Stored dataset entries:
▶
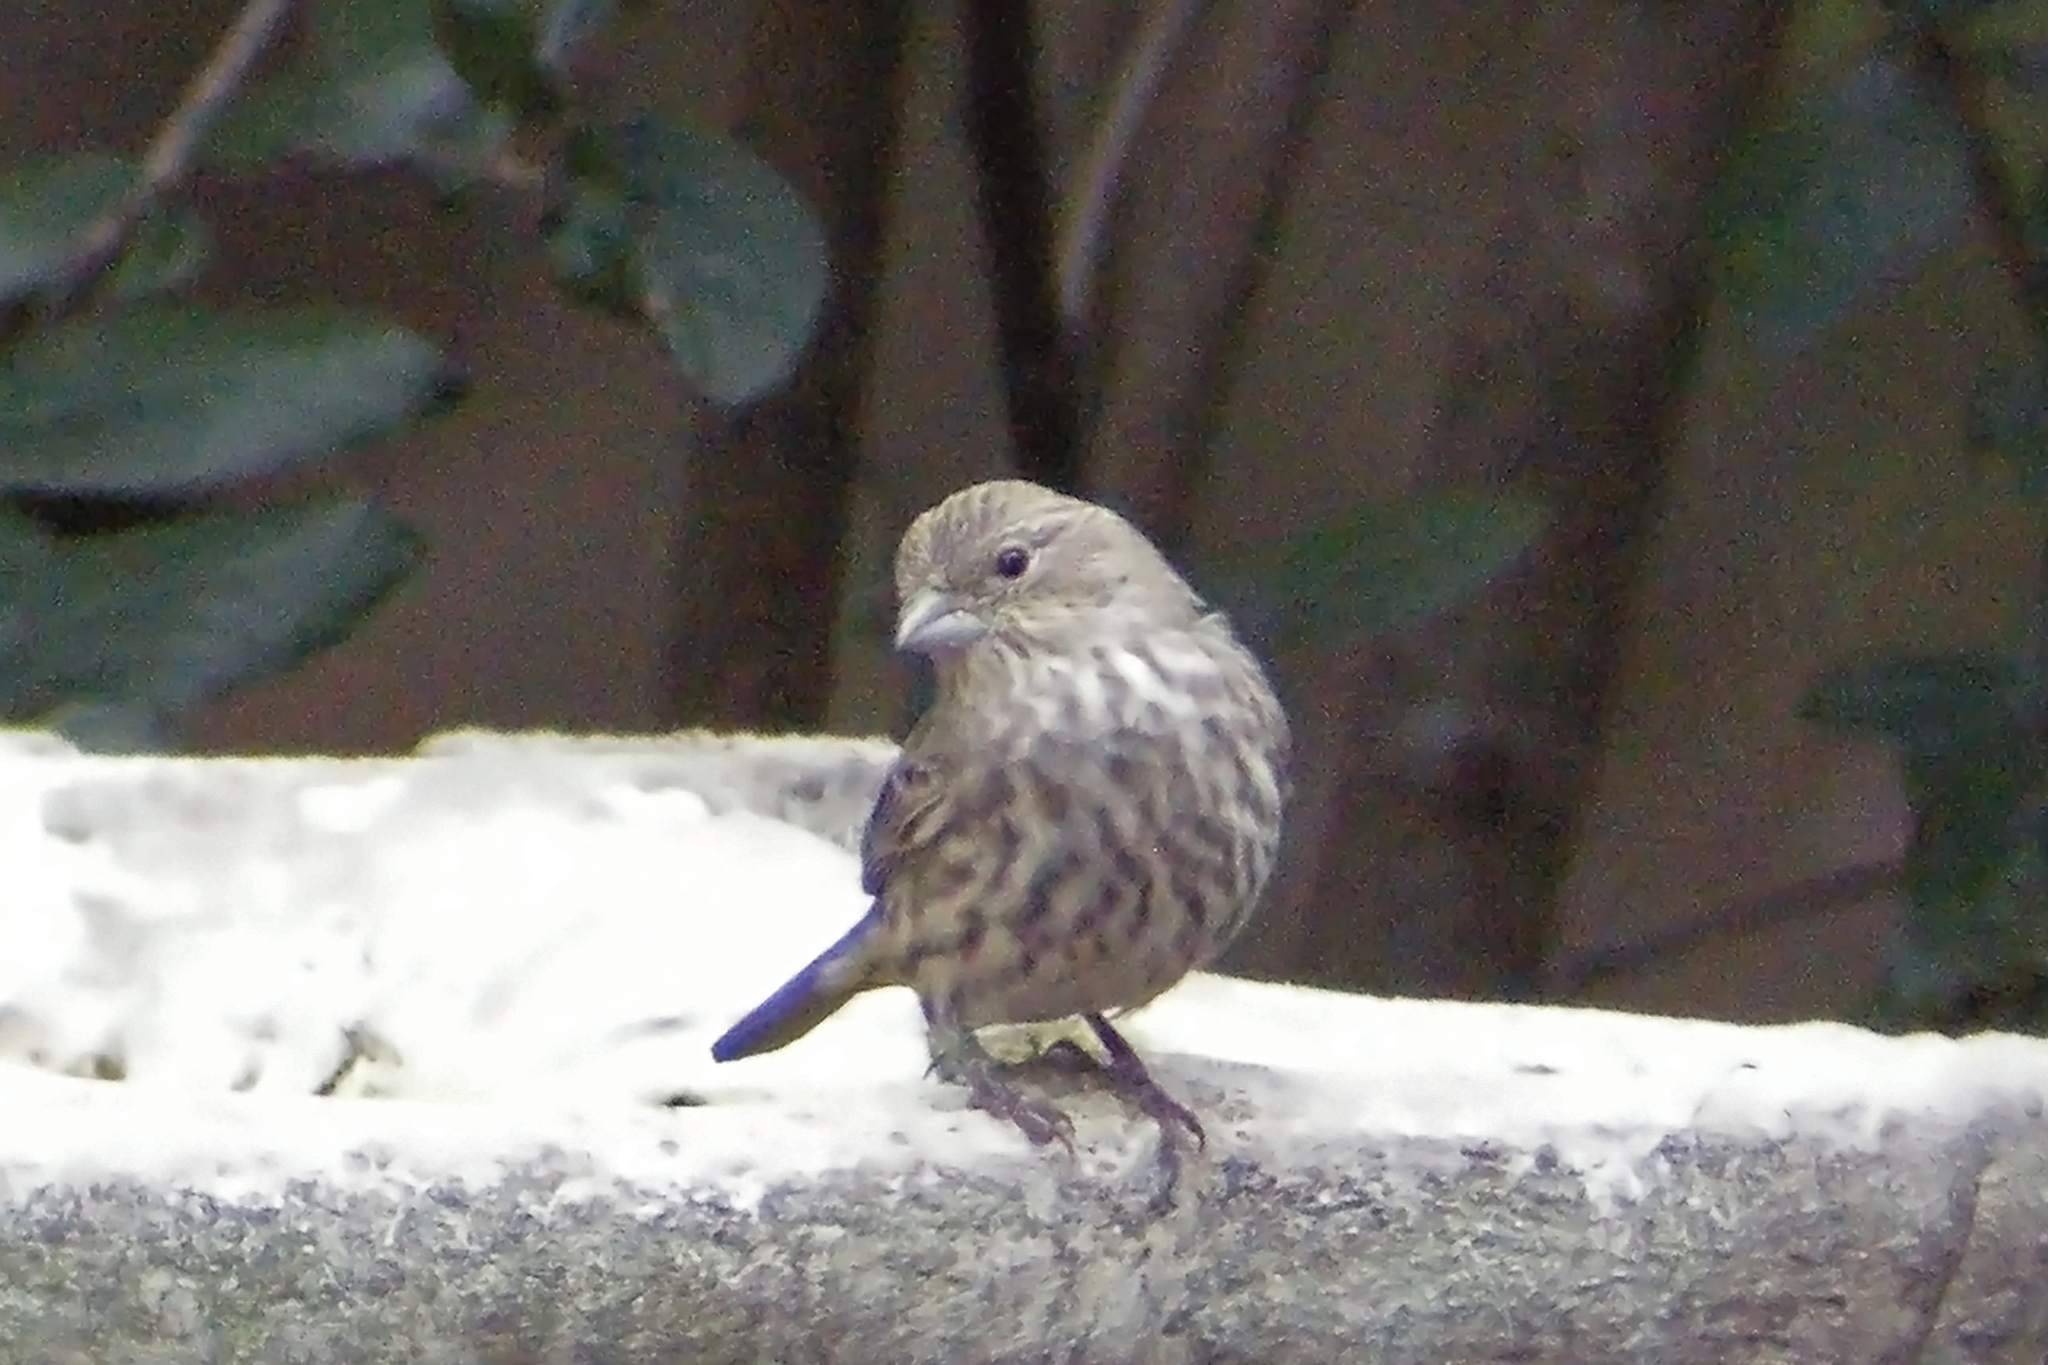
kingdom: Animalia
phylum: Chordata
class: Aves
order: Passeriformes
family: Fringillidae
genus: Haemorhous
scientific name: Haemorhous mexicanus
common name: House finch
◀
### What you have to do:
Reproduce all of the lines above word for word, leaving the picture out of your answer.

### Task response:
kingdom: Animalia
phylum: Chordata
class: Aves
order: Passeriformes
family: Fringillidae
genus: Haemorhous
scientific name: Haemorhous mexicanus
common name: House finch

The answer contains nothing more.